Beyman: We have about 7,000 people in Manhattan. We can say, "Gee, let's have a hot standby for 7,000 people if we get displaced from Manhattan." But you could never afford that. At some point, there are economic decisions and probability decisions. Our spending on business continuity has gone up, absolutely, because we're focusing on a lot of things we haven't focused on before. We're spending quite a bit of money to put in a SONET Ring (a self-healing communications network) so we don't lose direct contact with customers. And before Sept. 11, we never would have allocated the space in Jersey City so that we could immediately start trading there.
Peskin: Our timetables on all these business continuity things are tough to forecast, because we're balancing an economic crisis as well. Clearly, our funding is not what we had prior to Sept. 11. The city's revenue stream has been reduced quite a bit, and the budgets of the various agencies were impacted, and technology does not have an immunity to that.
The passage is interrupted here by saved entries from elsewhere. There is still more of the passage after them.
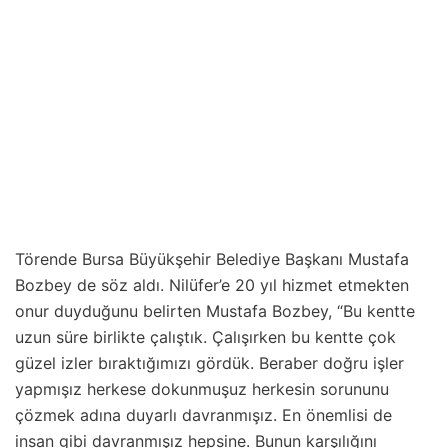
Törende Bursa Büyükşehir Belediye Başkanı Mustafa
Bozbey de söz aldı. Nilüfer’e 20 yıl hizmet etmekten
onur duyduğunu belirten Mustafa Bozbey, “Bu kentte
uzun süre birlikte çalıştık. Çalışırken bu kentte çok
güzel izler bıraktığımızı gördük. Beraber doğru işler
yapmışız herkese dokunmuşuz herkesin sorununu
çözmek adına duyarlı davranmışız. En önemlisi de
insan gibi davranmışız hepsine. Bunun karşılığını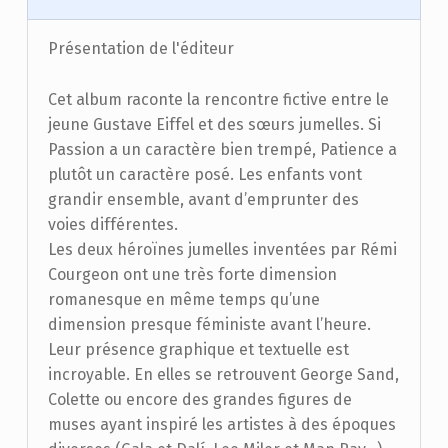
Présentation de l'éditeur
Cet album raconte la rencontre fictive entre le
jeune Gustave Eiffel et des sœurs jumelles. Si
Passion a un caractère bien trempé, Patience a
plutôt un caractère posé. Les enfants vont
grandir ensemble, avant d’emprunter des
voies différentes.
Les deux héroïnes jumelles inventées par Rémi
Courgeon ont une très forte dimension
romanesque en même temps qu’une
dimension presque féministe avant l’heure.
Leur présence graphique et textuelle est
incroyable. En elles se retrouvent George Sand,
Colette ou encore des grandes figures de
muses ayant inspiré les artistes à des époques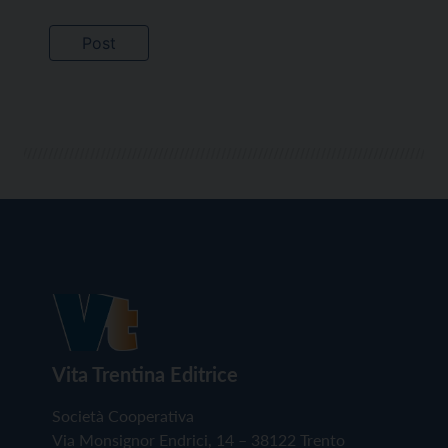
Vita Trentina Editrice
Società Cooperativa
Via Monsignor Endrici, 14 – 38122 Trento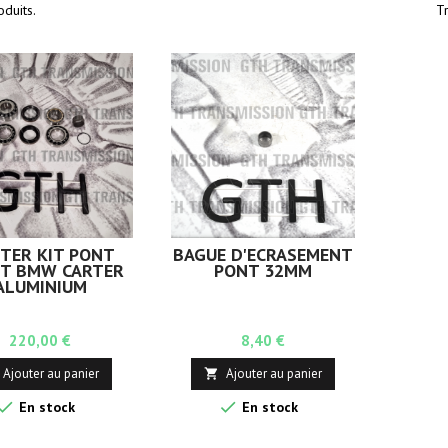
oduits.
Tr
TER KIT PONT
BAGUE D'ÉCRASEMENT
T BMW CARTER
PONT 32MM
ALUMINIUM
Prix
Prix
220,00 €
8,40 €
Ajouter au panier
Ajouter au panier



En stock
En stock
Let's set technology aside for a minute. More important is that people may be homeless for a while longer because we don't have funding to construct as much housing as we would like. Technology is one thing. But you're down to basics now. People are on the street. That is a far more compelling need than a new Internet-based application. So that's where some of the very tough decisions have been and are still being made.
Another constraint: Disaster planning is limited by business demands. Though Lehman's offices in the World Financial Center, adjacent to the towers, didn't collapse, they were uninhabitable for months. Lehman bought a new building in midtown Manhattan and began using new trading floors there in February. Despite talk about the need to disperse highly concentrated work forces, Lehman decided it would not be feasible.
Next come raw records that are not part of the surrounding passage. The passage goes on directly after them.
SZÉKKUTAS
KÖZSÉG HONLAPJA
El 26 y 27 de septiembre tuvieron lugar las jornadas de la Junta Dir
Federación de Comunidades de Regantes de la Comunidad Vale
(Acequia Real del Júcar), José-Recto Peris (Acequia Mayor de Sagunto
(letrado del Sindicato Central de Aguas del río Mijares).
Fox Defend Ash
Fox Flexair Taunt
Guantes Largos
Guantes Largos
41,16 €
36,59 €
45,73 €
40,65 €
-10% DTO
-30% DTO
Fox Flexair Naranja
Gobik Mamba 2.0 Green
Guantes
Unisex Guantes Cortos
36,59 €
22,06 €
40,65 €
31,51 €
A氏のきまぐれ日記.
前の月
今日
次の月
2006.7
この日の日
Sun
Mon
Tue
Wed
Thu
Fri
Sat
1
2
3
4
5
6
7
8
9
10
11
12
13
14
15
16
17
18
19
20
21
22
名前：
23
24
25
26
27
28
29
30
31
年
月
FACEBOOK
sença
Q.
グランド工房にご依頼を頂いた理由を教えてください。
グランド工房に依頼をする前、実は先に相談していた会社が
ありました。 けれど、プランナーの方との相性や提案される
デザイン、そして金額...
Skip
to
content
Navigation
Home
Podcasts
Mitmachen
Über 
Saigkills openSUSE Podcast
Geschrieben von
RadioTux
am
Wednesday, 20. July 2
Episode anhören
Beyman: This building in midtown Manhattan has 5,000 people; it's a centralization point. We didn't want to buy a building here and a building there. While there may be some disaster recovery or business continuity benefit to that, clearly it's inefficient to run these capital markets and investment banking businesses that way. We're not 100 percent done on this thinking, but the thinking is that you still can't run trading businesses remotely. You don't want traders sitting in their houses, and there's a whole bunch of reasons whyrisk and also some of the speed of the technology and all that. You're still at risk, I suppose, for an event, a bomb going off outside of this building, and a loss of life associated with that. But as it relates to the loss of the facility, we've made a lot of plans. Jersey is one, but also there's remote connectivity from almost any place.
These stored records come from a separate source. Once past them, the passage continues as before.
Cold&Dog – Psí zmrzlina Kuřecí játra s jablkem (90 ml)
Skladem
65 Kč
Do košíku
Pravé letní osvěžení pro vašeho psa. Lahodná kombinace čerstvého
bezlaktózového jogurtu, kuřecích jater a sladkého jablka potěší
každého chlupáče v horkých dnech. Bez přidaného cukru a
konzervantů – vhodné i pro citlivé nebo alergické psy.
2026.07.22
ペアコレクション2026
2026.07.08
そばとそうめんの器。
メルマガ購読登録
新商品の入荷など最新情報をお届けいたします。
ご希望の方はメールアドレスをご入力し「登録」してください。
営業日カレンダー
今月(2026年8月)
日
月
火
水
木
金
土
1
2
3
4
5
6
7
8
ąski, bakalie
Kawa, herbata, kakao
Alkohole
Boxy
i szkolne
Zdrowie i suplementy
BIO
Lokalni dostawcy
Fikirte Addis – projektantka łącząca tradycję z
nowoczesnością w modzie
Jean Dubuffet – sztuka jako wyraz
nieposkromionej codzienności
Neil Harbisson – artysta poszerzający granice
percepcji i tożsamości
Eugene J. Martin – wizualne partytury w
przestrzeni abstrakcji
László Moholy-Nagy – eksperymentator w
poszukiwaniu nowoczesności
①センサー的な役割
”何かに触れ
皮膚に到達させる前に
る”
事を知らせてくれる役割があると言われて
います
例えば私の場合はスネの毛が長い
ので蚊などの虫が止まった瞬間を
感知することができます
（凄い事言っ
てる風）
A year later, both men say one other thing has changed: the reach of their imaginations.
Beyman: The issue was always a failure of imagination. I mean, we had 6,000 people displaced. If you start with that statement, if you start by saying, "You know what? Did we ever think we would be displaced from lower Manhattan for, well, foreverand let's put a disaster recovery plan together around that?" Economically, you just couldn't have gotten it done. Now, of course, it's a different story.
Peskin: I don't think anybody ever in their wildest imagination thought that these towers would have collapsed. It has raised our level of awareness to the point that almost the first thing we consider is the risk. Disaster recovery is part of any discussion we have today. Any discussion.
Beyman: Now, you just think differently. You imagine an evacuation from New York City. You think about things longer-term, and about a world of possibilities that are infinitely more horrible than any you ever thought about before. This is, still, pretty real stuff to us.